Tis the season for registered retirement savings plans. With the March 1 deadline approaching, we breakdown what you think you know about RRSPs and what the reality actually is.

Myth #1: You need to redeem all of your RRSPs when you turn 71.

“A lot of people think that they’ve got to cash the whole thing out when turn 71,” says Calgary-based Edward Jones financial advisor Scott Gerlitz. “That’s not so.”

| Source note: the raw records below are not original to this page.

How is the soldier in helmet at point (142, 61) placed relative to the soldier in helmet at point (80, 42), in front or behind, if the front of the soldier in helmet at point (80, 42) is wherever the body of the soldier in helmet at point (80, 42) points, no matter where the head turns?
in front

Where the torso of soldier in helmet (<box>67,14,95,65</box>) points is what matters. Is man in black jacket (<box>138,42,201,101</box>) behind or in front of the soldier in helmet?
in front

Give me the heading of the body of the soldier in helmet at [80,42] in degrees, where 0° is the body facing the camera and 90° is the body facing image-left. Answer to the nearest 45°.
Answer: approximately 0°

True, by the end of the year you turn 71 you are required by law to terminate your RRSP and convert it into some form of retirement income. But converting it all to cash is just one option, the others being converting it to an registered retirement income fund (RIFF) or using the funds to buy annuities. “You can continue to hold the same investment and continue to have growth when you convert to a RRIF. You are required to take out a tiered withdrawal and every year the amount Revenue Canada makes you withdraw goes up. But you don’t have to cash it out all at once.”

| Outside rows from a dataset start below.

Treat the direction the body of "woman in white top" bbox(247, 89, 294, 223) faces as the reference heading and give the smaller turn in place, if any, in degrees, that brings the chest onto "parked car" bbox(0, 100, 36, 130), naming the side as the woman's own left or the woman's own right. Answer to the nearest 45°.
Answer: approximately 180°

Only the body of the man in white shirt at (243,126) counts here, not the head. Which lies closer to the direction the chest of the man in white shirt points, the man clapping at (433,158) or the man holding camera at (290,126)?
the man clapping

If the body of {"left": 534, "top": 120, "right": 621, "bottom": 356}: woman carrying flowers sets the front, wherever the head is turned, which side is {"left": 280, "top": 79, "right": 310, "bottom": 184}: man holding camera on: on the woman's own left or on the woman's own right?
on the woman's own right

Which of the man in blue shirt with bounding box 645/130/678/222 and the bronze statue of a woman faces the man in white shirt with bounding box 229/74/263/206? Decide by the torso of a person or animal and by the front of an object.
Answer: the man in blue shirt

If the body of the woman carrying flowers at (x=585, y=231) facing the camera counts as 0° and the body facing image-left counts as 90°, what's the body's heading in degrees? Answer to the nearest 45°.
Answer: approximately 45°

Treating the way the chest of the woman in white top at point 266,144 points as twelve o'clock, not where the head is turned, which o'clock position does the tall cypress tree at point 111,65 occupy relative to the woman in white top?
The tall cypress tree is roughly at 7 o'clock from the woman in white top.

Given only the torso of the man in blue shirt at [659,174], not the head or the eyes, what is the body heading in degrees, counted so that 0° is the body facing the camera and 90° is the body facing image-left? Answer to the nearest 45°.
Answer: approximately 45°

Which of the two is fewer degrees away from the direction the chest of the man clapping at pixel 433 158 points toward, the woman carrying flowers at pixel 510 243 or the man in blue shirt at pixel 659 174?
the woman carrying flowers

Like an RRSP, income earned in a RRIF is allowed to accumulate tax-free.

Myth #2: There’s no point contributing to RRSPs because I’m going to have to pay tax on them anyway.

“Many people have the mindset of ‘Why bother? It’s all going to go to taxes,’” notes Evan Hickey, financial planner at RBC Financial Planning in Halifax. “RRSPs are a tax-deferral vehicle, not a tax-avoidance vehicle. You’re getting a tax deduction against your current income level, and when take it out the assumption is you’ll be in a lower tax bracket,” and therefore will pay lower taxes on them.

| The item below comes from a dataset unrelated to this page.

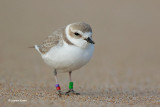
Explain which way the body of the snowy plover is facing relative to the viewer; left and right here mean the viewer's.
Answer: facing the viewer and to the right of the viewer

Myth #3: RRSPs are too inconvenient if I end up needing cash.

“I hear this a lot: ‘I hate RRSPs,’ Gerlitz says. ‘People will say, ‘Well, I put money in but then I needed money. Then I had to withdraw it and then had to pay taxes.’

‘The point is RRSPs are not a poor vehicle; the point is the advice given [to redeem] was not the best given the circumstances. Everyone should have a money air bag of six to 12 months’ worth of expenses. That alleviates the need to withdraw RRSPs. RRSPs are a long-term vehicle; they’re not intended to solve short-term needs.”

Myth #4: I’m too old to contribute to RRSPs.

“I’ve had people say, ‘I’m in my 50s. Why would I start? It’s too late,’” Hickey says. “It’s never too late, and a little can turn out to be a lot. It’s about getting into the habit of saving. You can put away $100 a month then after a year increase that by $25 a month.”

Myth #5: RRSPs are a poor vehicle because you can’t write off losses.

If you have money in non-registered stocks and the value goes down, you can claim that loss against future gains. Not so with RRSPs. “But people forget you don’t pay any taxes on gains in RRSPs,” unlike gains earned in other types of investments, Gerlitz notes.

Myth #6: Tax-free savings accounts are a better choice than RRSPs since they’re tax-sheltered.

“They’re apples and oranges,” Gerlitz says. “In a perfect world families would be able to max out RRSPs, and my strategy is to take the [income-tax] refund and put it in a TFSA.”

Plus, the contribution limits are different: people can put up to $5,500 into TFSAs per year, while the 2012 RRSP limit is $22,970. Unused contribution room can be carried forward with both, ending at age 71 for RRSPs.

“The advantage of RRSPs is the tax-deferred, tax-sheltered growth,” Hickey says. “Then you can decide what to do with the tax refund. Some people take that and spend on a trip or pay it against mortgage or put it toward higher-interest debt. Or they contribute again to RRSPs or a TFSA or another investment vehicle.”